**Work instructions**: Reproduce the text lines of every row below, but don't include the pictures.

════

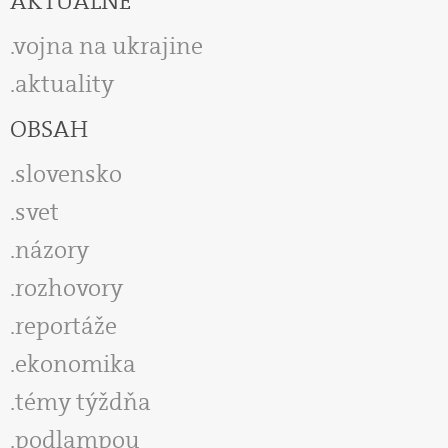
AKTUÁLNE
vojna na ukrajine
aktuality
OBSAH
slovensko
svet
názory
rozhovory
reportáže
ekonomika
témy týždňa
podlampou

════

**Response to this task**:
AKTUÁLNE
vojna na ukrajine
aktuality
OBSAH
slovensko
svet
názory
rozhovory
reportáže
ekonomika
témy týždňa
podlampou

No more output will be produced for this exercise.